----- PROVIDED ENTRIES

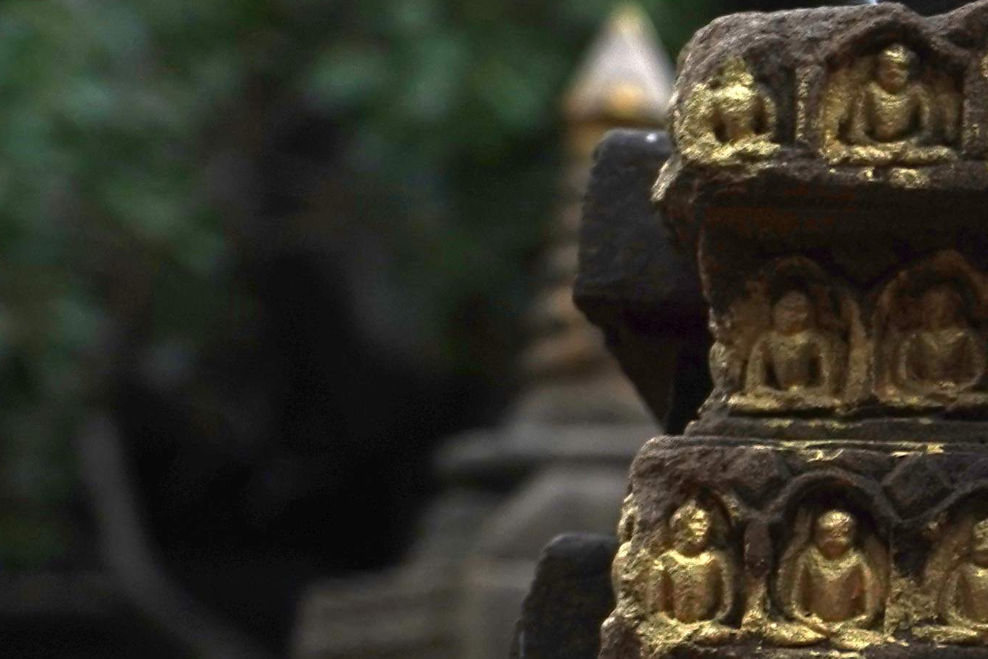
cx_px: 1756
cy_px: 1018
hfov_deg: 8.5
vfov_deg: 5.8
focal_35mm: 234
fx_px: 6421
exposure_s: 1/320
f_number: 4
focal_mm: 53
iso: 640
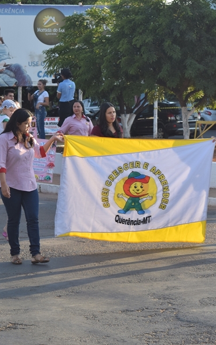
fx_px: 1194
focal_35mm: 127
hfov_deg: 10.3
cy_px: 173
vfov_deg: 16.5
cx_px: 141
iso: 100
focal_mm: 55
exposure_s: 1/200
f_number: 5.6
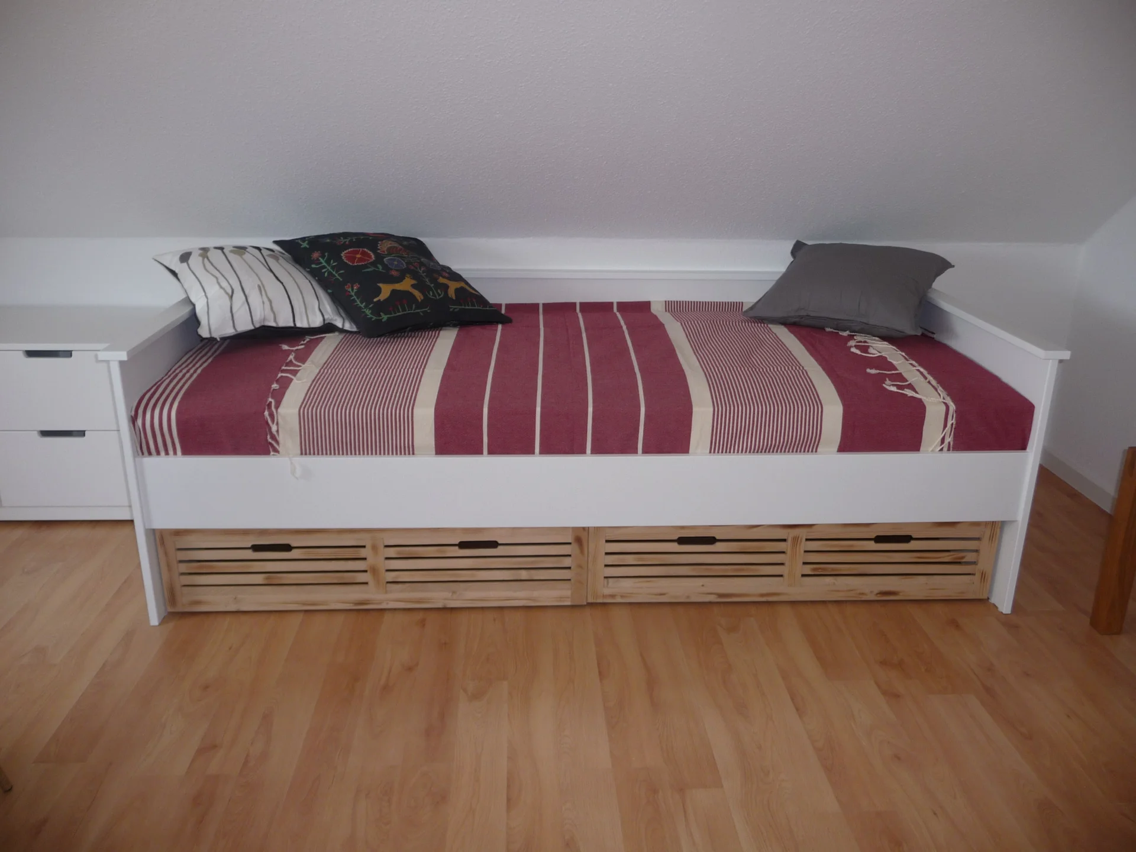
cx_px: 568
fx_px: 919
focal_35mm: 28
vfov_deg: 49.7
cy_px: 426
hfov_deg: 63.4
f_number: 3.3
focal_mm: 4.7
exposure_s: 1/30
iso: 100
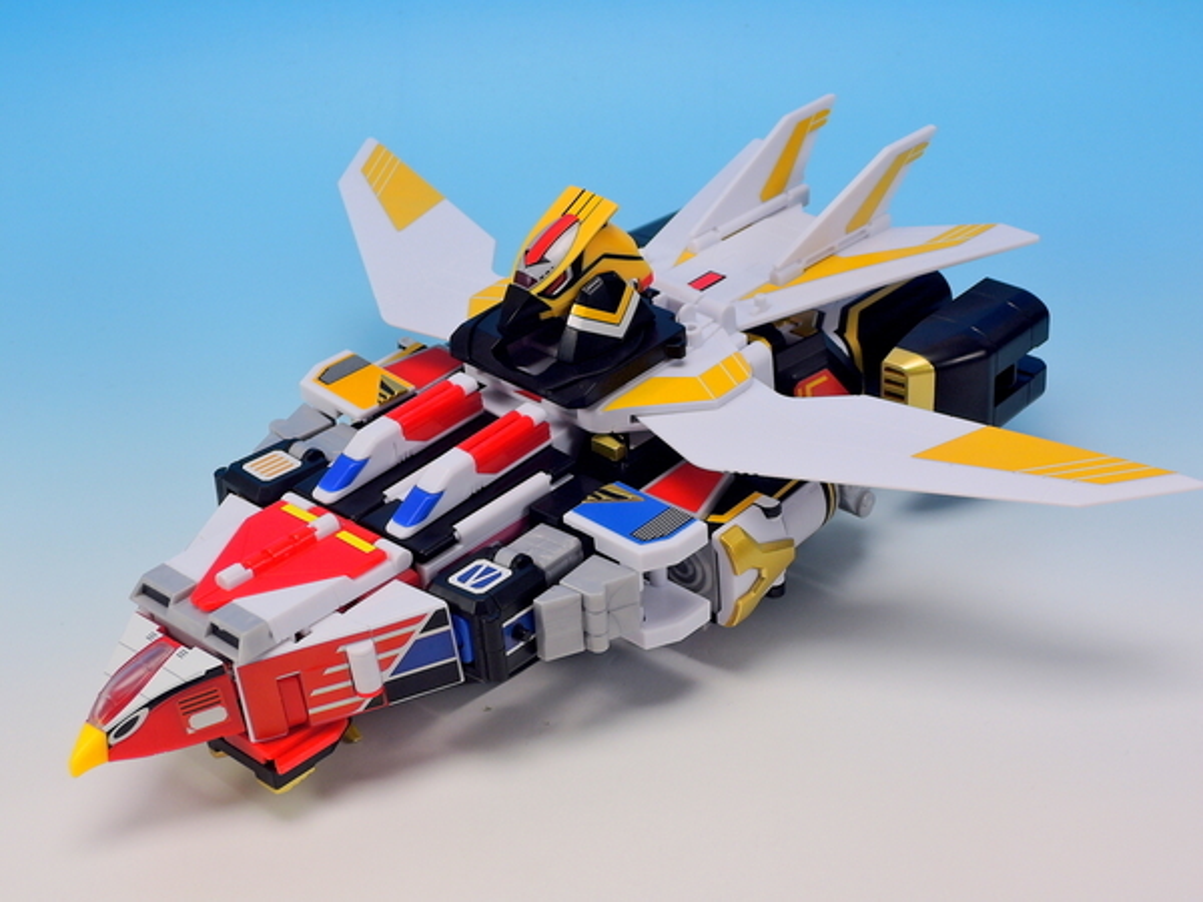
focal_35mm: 75
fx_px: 2606
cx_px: 602
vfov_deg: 19.6
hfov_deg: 26.0
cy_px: 451
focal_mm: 16
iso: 80
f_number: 5.8
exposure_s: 1/2.5
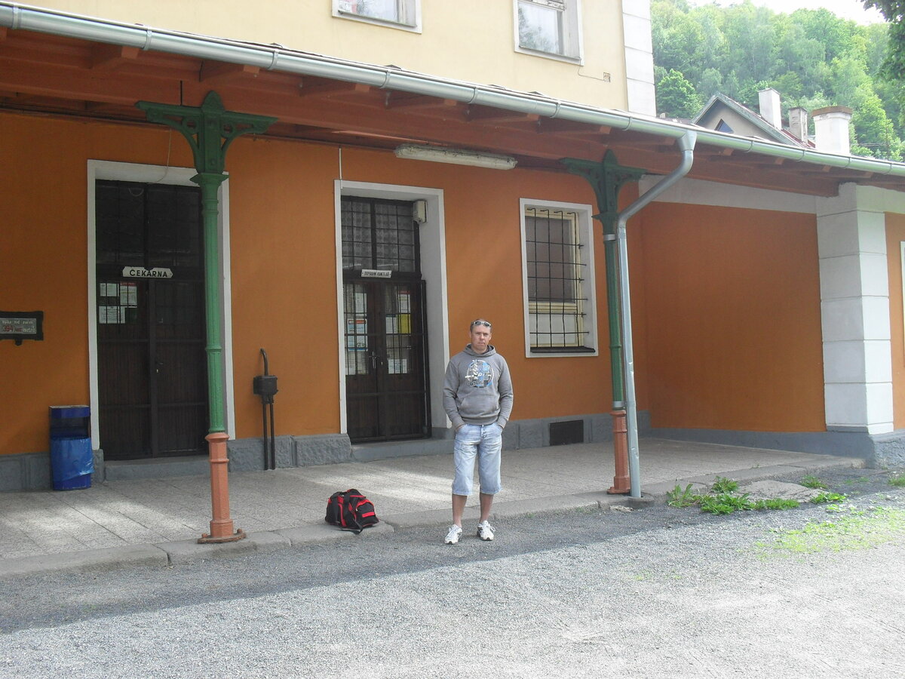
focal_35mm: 35
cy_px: 340
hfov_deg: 52.6
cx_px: 452
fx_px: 915
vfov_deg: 40.7
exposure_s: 1/250
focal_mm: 6.3
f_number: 3.2
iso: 100
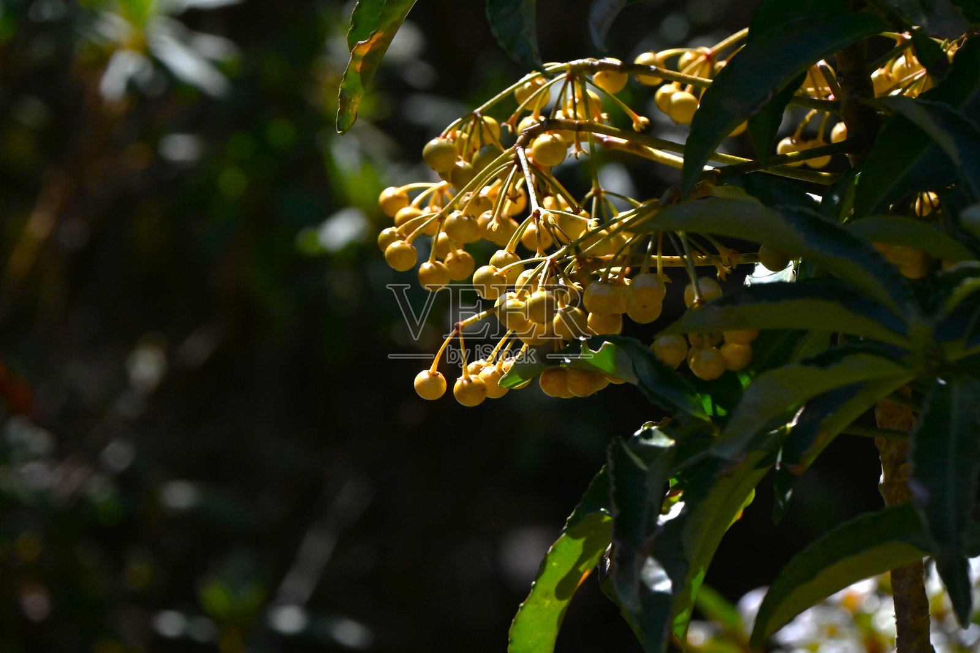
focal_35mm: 360
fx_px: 9800
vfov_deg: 3.8
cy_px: 326
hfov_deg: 5.7
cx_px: 490
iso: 400
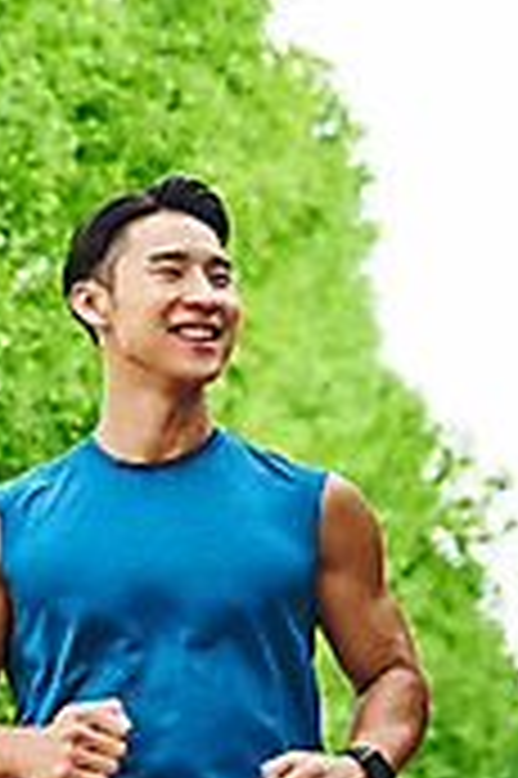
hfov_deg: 9.8
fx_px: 3006
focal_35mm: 139
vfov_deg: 14.7
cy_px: 202
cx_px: 25
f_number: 3.2
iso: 500
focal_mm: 60
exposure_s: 1/1000
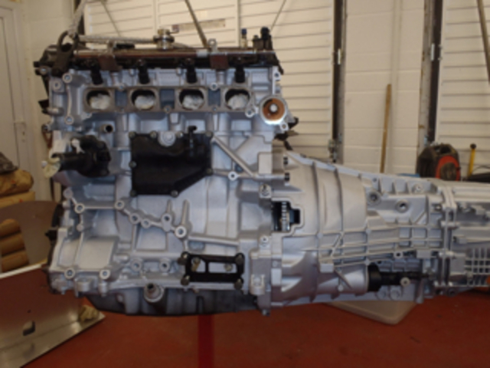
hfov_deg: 63.4
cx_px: 245
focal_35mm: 28
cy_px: 184
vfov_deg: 49.7
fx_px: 396
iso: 100
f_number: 3.9
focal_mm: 5
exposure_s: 1/30
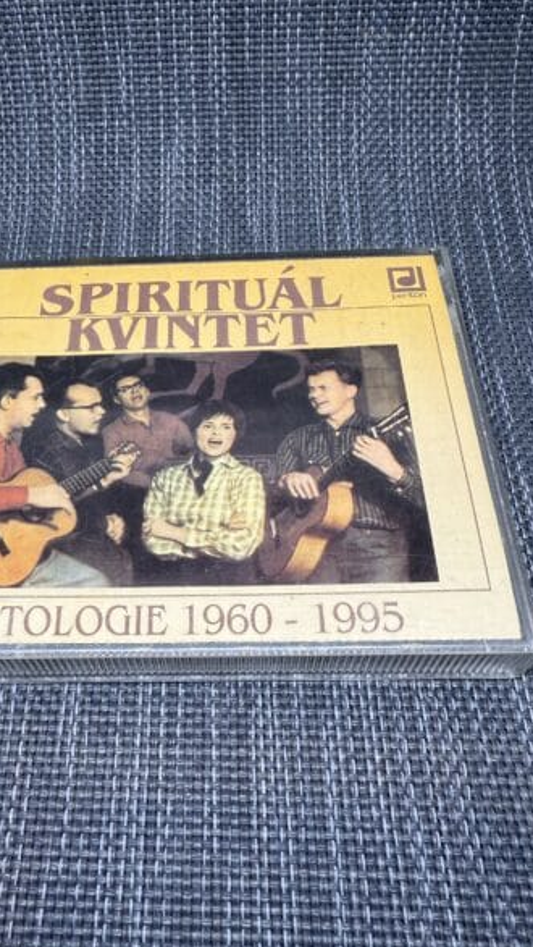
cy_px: 524
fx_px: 778
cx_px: 195
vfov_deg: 62.4
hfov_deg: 37.5
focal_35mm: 31
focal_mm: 2.22
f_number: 2.2
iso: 64
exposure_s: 1/99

----------

TASK DIRECTIONS:
Only the lines from the line with "f_number: 3.9" through the end of the entries above, copied exactly and with both ends included, belong in the response; the pictures do not.

RESULT OF THIS EXERCISE:
f_number: 3.9
focal_mm: 5
exposure_s: 1/30
cy_px: 524
fx_px: 778
cx_px: 195
vfov_deg: 62.4
hfov_deg: 37.5
focal_35mm: 31
focal_mm: 2.22
f_number: 2.2
iso: 64
exposure_s: 1/99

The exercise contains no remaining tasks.